[Task details] Output each entry below as it stands, leaving out every picture.

[Collected data entries]
*****

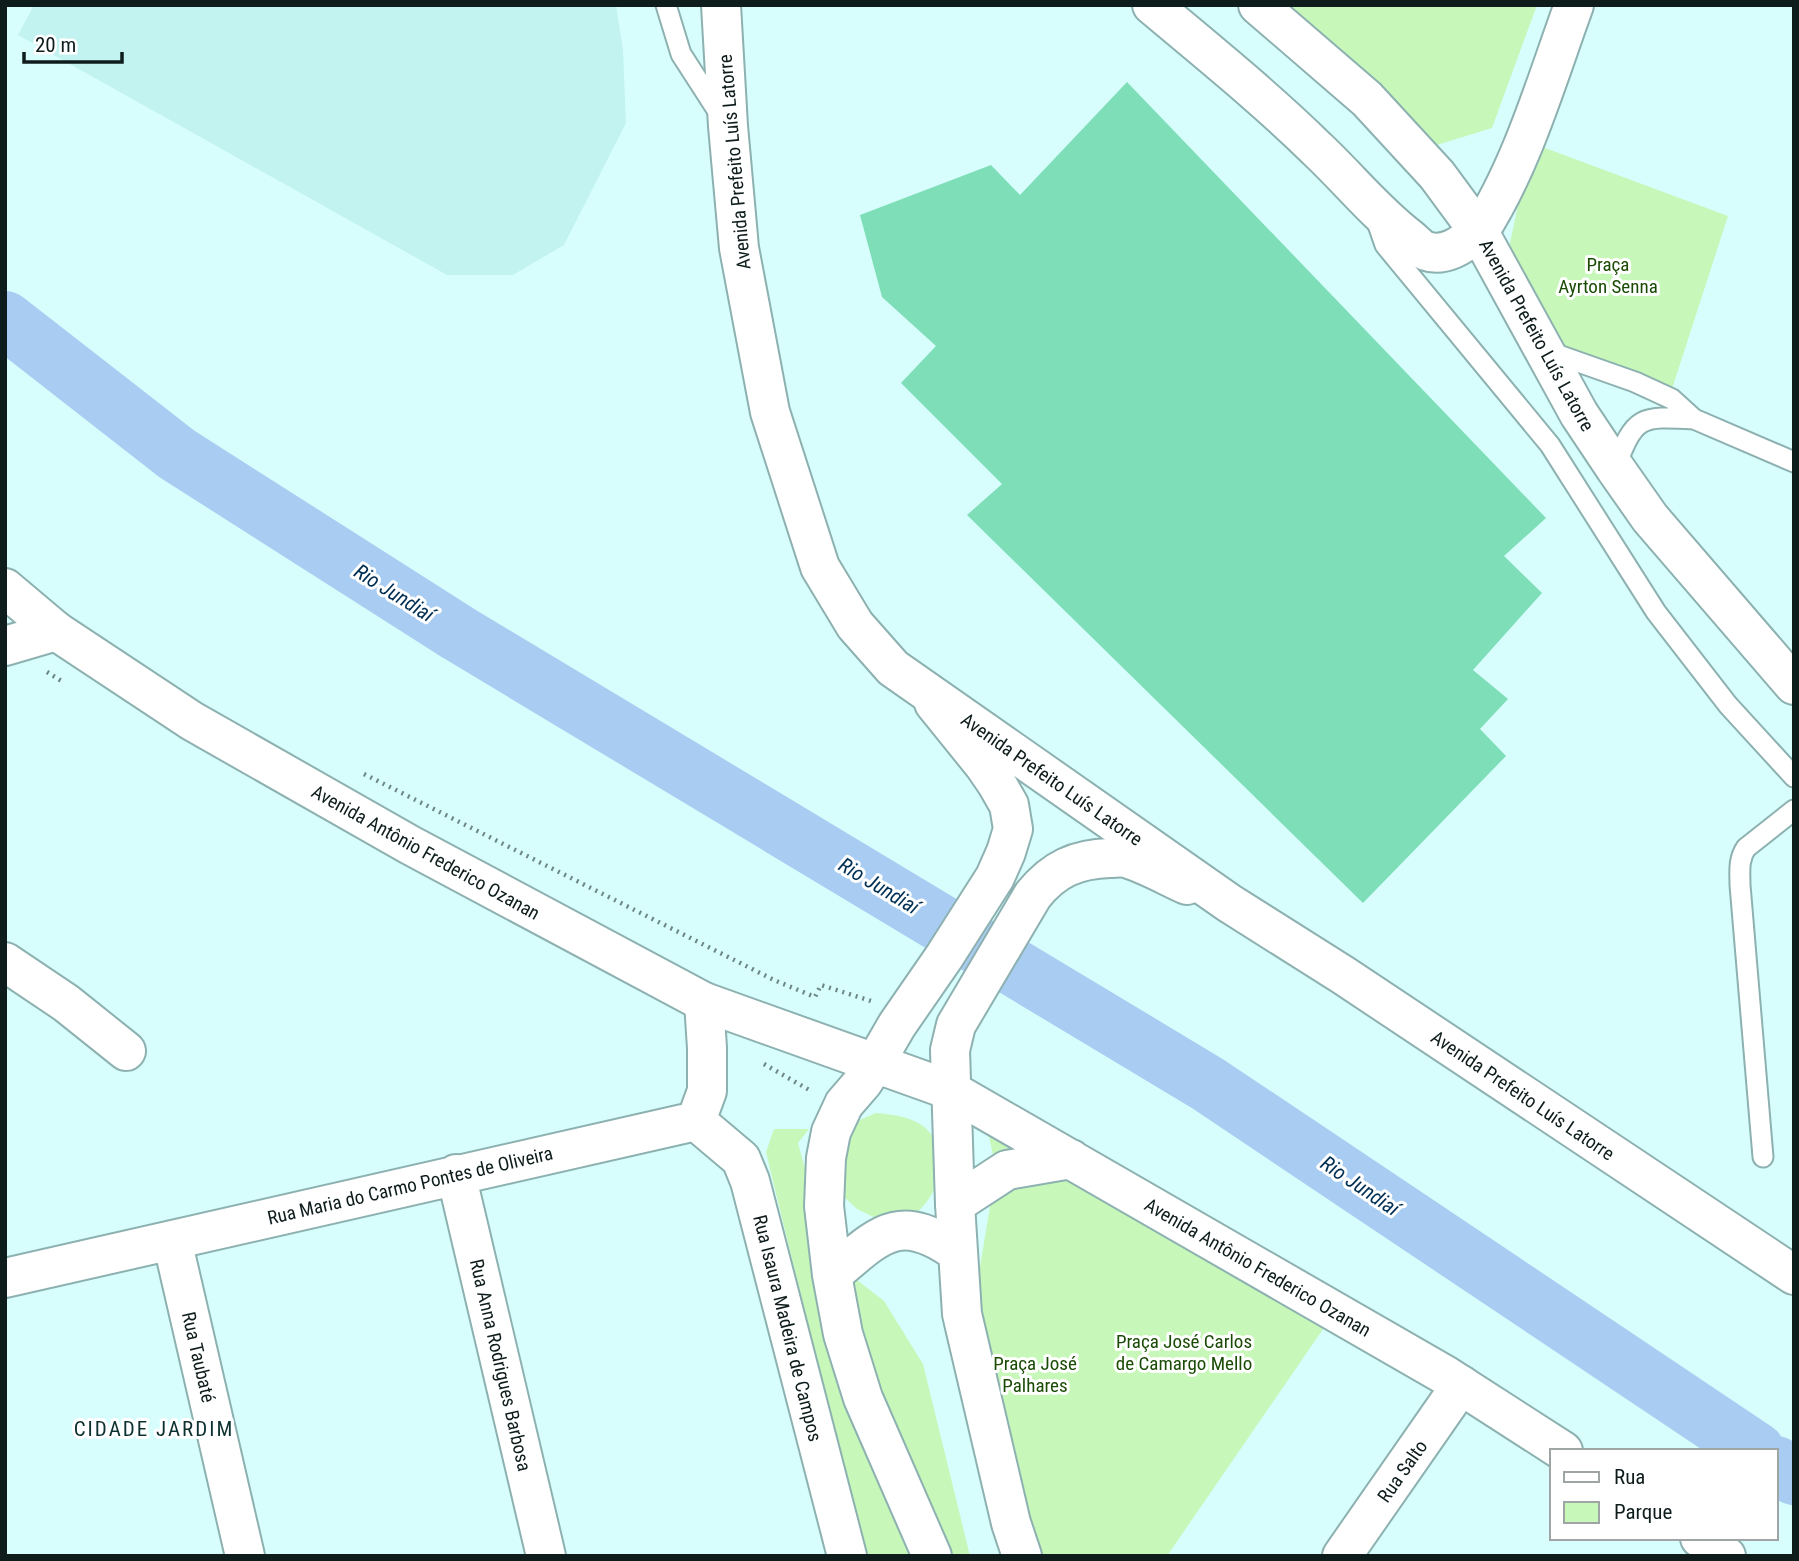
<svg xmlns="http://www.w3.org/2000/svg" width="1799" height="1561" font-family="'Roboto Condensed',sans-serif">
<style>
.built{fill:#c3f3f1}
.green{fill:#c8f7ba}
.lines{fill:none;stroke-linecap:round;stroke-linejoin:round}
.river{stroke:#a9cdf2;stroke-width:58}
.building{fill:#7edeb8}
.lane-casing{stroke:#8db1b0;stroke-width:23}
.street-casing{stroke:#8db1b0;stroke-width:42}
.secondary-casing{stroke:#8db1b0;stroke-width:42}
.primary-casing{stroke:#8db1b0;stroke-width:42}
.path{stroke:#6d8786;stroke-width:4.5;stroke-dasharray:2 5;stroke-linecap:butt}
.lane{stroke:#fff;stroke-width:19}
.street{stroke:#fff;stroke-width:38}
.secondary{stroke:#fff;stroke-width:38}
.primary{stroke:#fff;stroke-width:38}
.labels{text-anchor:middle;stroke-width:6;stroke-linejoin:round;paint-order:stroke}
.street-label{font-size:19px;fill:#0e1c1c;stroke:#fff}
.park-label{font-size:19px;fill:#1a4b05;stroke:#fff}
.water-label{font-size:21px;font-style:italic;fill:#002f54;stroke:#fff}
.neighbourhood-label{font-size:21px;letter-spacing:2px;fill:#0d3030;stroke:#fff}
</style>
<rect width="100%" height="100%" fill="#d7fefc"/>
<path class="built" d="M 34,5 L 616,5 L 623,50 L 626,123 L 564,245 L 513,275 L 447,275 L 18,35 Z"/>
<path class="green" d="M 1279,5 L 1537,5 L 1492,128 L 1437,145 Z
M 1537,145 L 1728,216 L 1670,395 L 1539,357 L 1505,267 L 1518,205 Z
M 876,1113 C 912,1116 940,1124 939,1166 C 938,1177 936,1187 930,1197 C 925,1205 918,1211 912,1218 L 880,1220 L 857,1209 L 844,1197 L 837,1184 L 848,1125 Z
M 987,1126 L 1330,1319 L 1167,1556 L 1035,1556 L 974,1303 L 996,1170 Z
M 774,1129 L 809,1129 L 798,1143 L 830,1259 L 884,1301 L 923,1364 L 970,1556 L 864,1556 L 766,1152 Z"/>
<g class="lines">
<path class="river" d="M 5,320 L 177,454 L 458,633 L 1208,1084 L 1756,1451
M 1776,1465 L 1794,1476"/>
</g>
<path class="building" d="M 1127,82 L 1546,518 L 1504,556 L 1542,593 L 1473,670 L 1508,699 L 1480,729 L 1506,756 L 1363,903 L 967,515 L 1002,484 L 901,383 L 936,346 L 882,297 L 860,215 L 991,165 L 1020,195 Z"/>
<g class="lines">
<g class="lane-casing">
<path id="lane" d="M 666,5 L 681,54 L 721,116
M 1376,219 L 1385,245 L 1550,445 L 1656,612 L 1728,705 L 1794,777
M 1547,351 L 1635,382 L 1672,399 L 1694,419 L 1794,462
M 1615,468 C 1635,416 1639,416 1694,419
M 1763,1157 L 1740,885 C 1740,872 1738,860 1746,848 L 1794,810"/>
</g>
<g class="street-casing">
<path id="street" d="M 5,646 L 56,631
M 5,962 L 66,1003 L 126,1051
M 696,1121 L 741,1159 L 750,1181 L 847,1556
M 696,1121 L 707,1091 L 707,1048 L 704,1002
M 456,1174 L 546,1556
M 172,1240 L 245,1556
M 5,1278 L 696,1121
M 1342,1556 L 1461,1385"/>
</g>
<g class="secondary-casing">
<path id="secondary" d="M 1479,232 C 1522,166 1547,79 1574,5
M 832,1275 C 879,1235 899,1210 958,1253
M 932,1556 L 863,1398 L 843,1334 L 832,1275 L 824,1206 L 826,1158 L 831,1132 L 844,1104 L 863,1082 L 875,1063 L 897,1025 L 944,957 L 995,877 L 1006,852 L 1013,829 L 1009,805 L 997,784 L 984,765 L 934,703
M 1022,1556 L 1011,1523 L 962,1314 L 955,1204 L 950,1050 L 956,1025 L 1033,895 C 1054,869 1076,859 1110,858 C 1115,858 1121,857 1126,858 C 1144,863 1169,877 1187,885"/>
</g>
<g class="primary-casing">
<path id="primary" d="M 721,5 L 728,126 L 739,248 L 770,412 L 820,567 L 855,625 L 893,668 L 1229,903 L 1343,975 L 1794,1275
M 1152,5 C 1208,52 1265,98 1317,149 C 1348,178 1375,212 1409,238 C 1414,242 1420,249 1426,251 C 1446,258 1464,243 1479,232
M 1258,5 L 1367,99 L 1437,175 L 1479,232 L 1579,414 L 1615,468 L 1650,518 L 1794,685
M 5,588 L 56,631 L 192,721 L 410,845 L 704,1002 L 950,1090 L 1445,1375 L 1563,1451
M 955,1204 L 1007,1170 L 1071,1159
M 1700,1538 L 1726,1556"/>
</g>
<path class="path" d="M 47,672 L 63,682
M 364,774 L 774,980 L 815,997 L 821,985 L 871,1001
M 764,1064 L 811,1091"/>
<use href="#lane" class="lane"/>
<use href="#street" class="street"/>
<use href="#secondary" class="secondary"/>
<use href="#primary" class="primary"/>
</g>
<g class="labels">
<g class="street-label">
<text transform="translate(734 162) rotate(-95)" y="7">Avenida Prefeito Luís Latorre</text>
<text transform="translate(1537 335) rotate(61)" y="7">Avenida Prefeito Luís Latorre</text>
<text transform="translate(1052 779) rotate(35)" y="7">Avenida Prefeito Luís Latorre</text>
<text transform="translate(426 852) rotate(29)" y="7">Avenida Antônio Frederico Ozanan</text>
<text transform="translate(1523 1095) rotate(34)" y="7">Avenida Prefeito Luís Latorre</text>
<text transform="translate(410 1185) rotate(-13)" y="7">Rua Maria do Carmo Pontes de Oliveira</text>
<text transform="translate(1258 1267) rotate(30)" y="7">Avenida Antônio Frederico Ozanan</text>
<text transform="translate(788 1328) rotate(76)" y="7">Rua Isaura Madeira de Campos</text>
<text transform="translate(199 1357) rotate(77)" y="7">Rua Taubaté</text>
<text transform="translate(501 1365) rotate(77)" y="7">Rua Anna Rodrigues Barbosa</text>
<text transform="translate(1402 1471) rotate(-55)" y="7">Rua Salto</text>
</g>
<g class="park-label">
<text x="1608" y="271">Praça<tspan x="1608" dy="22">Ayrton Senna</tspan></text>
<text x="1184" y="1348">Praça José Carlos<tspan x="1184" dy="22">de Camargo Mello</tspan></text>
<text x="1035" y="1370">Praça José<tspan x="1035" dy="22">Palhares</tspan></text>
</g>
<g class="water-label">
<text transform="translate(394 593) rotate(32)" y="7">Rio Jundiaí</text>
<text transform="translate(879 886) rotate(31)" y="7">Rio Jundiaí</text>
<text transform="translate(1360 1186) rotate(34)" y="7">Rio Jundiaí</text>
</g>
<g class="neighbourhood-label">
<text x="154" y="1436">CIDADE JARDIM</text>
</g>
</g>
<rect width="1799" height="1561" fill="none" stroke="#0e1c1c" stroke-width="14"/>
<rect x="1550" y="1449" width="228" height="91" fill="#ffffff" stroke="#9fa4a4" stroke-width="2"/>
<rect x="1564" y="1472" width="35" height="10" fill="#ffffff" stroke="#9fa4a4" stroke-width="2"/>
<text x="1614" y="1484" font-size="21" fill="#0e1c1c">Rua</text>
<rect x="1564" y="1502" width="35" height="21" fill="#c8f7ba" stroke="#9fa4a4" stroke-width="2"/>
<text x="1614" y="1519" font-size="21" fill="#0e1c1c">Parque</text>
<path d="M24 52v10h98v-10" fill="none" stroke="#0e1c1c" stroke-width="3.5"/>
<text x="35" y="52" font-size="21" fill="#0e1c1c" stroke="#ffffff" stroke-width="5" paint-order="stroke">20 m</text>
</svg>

*****

[Response to the exercise]
<svg xmlns="http://www.w3.org/2000/svg" width="1799" height="1561" font-family="'Roboto Condensed',sans-serif">
<style>
.built{fill:#c3f3f1}
.green{fill:#c8f7ba}
.lines{fill:none;stroke-linecap:round;stroke-linejoin:round}
.river{stroke:#a9cdf2;stroke-width:58}
.building{fill:#7edeb8}
.lane-casing{stroke:#8db1b0;stroke-width:23}
.street-casing{stroke:#8db1b0;stroke-width:42}
.secondary-casing{stroke:#8db1b0;stroke-width:42}
.primary-casing{stroke:#8db1b0;stroke-width:42}
.path{stroke:#6d8786;stroke-width:4.5;stroke-dasharray:2 5;stroke-linecap:butt}
.lane{stroke:#fff;stroke-width:19}
.street{stroke:#fff;stroke-width:38}
.secondary{stroke:#fff;stroke-width:38}
.primary{stroke:#fff;stroke-width:38}
.labels{text-anchor:middle;stroke-width:6;stroke-linejoin:round;paint-order:stroke}
.street-label{font-size:19px;fill:#0e1c1c;stroke:#fff}
.park-label{font-size:19px;fill:#1a4b05;stroke:#fff}
.water-label{font-size:21px;font-style:italic;fill:#002f54;stroke:#fff}
.neighbourhood-label{font-size:21px;letter-spacing:2px;fill:#0d3030;stroke:#fff}
</style>
<rect width="100%" height="100%" fill="#d7fefc"/>
<path class="built" d="M 34,5 L 616,5 L 623,50 L 626,123 L 564,245 L 513,275 L 447,275 L 18,35 Z"/>
<path class="green" d="M 1279,5 L 1537,5 L 1492,128 L 1437,145 Z
M 1537,145 L 1728,216 L 1670,395 L 1539,357 L 1505,267 L 1518,205 Z
M 876,1113 C 912,1116 940,1124 939,1166 C 938,1177 936,1187 930,1197 C 925,1205 918,1211 912,1218 L 880,1220 L 857,1209 L 844,1197 L 837,1184 L 848,1125 Z
M 987,1126 L 1330,1319 L 1167,1556 L 1035,1556 L 974,1303 L 996,1170 Z
M 774,1129 L 809,1129 L 798,1143 L 830,1259 L 884,1301 L 923,1364 L 970,1556 L 864,1556 L 766,1152 Z"/>
<g class="lines">
<path class="river" d="M 5,320 L 177,454 L 458,633 L 1208,1084 L 1756,1451
M 1776,1465 L 1794,1476"/>
</g>
<path class="building" d="M 1127,82 L 1546,518 L 1504,556 L 1542,593 L 1473,670 L 1508,699 L 1480,729 L 1506,756 L 1363,903 L 967,515 L 1002,484 L 901,383 L 936,346 L 882,297 L 860,215 L 991,165 L 1020,195 Z"/>
<g class="lines">
<g class="lane-casing">
<path id="lane" d="M 666,5 L 681,54 L 721,116
M 1376,219 L 1385,245 L 1550,445 L 1656,612 L 1728,705 L 1794,777
M 1547,351 L 1635,382 L 1672,399 L 1694,419 L 1794,462
M 1615,468 C 1635,416 1639,416 1694,419
M 1763,1157 L 1740,885 C 1740,872 1738,860 1746,848 L 1794,810"/>
</g>
<g class="street-casing">
<path id="street" d="M 5,646 L 56,631
M 5,962 L 66,1003 L 126,1051
M 696,1121 L 741,1159 L 750,1181 L 847,1556
M 696,1121 L 707,1091 L 707,1048 L 704,1002
M 456,1174 L 546,1556
M 172,1240 L 245,1556
M 5,1278 L 696,1121
M 1342,1556 L 1461,1385"/>
</g>
<g class="secondary-casing">
<path id="secondary" d="M 1479,232 C 1522,166 1547,79 1574,5
M 832,1275 C 879,1235 899,1210 958,1253
M 932,1556 L 863,1398 L 843,1334 L 832,1275 L 824,1206 L 826,1158 L 831,1132 L 844,1104 L 863,1082 L 875,1063 L 897,1025 L 944,957 L 995,877 L 1006,852 L 1013,829 L 1009,805 L 997,784 L 984,765 L 934,703
M 1022,1556 L 1011,1523 L 962,1314 L 955,1204 L 950,1050 L 956,1025 L 1033,895 C 1054,869 1076,859 1110,858 C 1115,858 1121,857 1126,858 C 1144,863 1169,877 1187,885"/>
</g>
<g class="primary-casing">
<path id="primary" d="M 721,5 L 728,126 L 739,248 L 770,412 L 820,567 L 855,625 L 893,668 L 1229,903 L 1343,975 L 1794,1275
M 1152,5 C 1208,52 1265,98 1317,149 C 1348,178 1375,212 1409,238 C 1414,242 1420,249 1426,251 C 1446,258 1464,243 1479,232
M 1258,5 L 1367,99 L 1437,175 L 1479,232 L 1579,414 L 1615,468 L 1650,518 L 1794,685
M 5,588 L 56,631 L 192,721 L 410,845 L 704,1002 L 950,1090 L 1445,1375 L 1563,1451
M 955,1204 L 1007,1170 L 1071,1159
M 1700,1538 L 1726,1556"/>
</g>
<path class="path" d="M 47,672 L 63,682
M 364,774 L 774,980 L 815,997 L 821,985 L 871,1001
M 764,1064 L 811,1091"/>
<use href="#lane" class="lane"/>
<use href="#street" class="street"/>
<use href="#secondary" class="secondary"/>
<use href="#primary" class="primary"/>
</g>
<g class="labels">
<g class="street-label">
<text transform="translate(734 162) rotate(-95)" y="7">Avenida Prefeito Luís Latorre</text>
<text transform="translate(1537 335) rotate(61)" y="7">Avenida Prefeito Luís Latorre</text>
<text transform="translate(1052 779) rotate(35)" y="7">Avenida Prefeito Luís Latorre</text>
<text transform="translate(426 852) rotate(29)" y="7">Avenida Antônio Frederico Ozanan</text>
<text transform="translate(1523 1095) rotate(34)" y="7">Avenida Prefeito Luís Latorre</text>
<text transform="translate(410 1185) rotate(-13)" y="7">Rua Maria do Carmo Pontes de Oliveira</text>
<text transform="translate(1258 1267) rotate(30)" y="7">Avenida Antônio Frederico Ozanan</text>
<text transform="translate(788 1328) rotate(76)" y="7">Rua Isaura Madeira de Campos</text>
<text transform="translate(199 1357) rotate(77)" y="7">Rua Taubaté</text>
<text transform="translate(501 1365) rotate(77)" y="7">Rua Anna Rodrigues Barbosa</text>
<text transform="translate(1402 1471) rotate(-55)" y="7">Rua Salto</text>
</g>
<g class="park-label">
<text x="1608" y="271">Praça<tspan x="1608" dy="22">Ayrton Senna</tspan></text>
<text x="1184" y="1348">Praça José Carlos<tspan x="1184" dy="22">de Camargo Mello</tspan></text>
<text x="1035" y="1370">Praça José<tspan x="1035" dy="22">Palhares</tspan></text>
</g>
<g class="water-label">
<text transform="translate(394 593) rotate(32)" y="7">Rio Jundiaí</text>
<text transform="translate(879 886) rotate(31)" y="7">Rio Jundiaí</text>
<text transform="translate(1360 1186) rotate(34)" y="7">Rio Jundiaí</text>
</g>
<g class="neighbourhood-label">
<text x="154" y="1436">CIDADE JARDIM</text>
</g>
</g>
<rect width="1799" height="1561" fill="none" stroke="#0e1c1c" stroke-width="14"/>
<rect x="1550" y="1449" width="228" height="91" fill="#ffffff" stroke="#9fa4a4" stroke-width="2"/>
<rect x="1564" y="1472" width="35" height="10" fill="#ffffff" stroke="#9fa4a4" stroke-width="2"/>
<text x="1614" y="1484" font-size="21" fill="#0e1c1c">Rua</text>
<rect x="1564" y="1502" width="35" height="21" fill="#c8f7ba" stroke="#9fa4a4" stroke-width="2"/>
<text x="1614" y="1519" font-size="21" fill="#0e1c1c">Parque</text>
<path d="M24 52v10h98v-10" fill="none" stroke="#0e1c1c" stroke-width="3.5"/>
<text x="35" y="52" font-size="21" fill="#0e1c1c" stroke="#ffffff" stroke-width="5" paint-order="stroke">20 m</text>
</svg>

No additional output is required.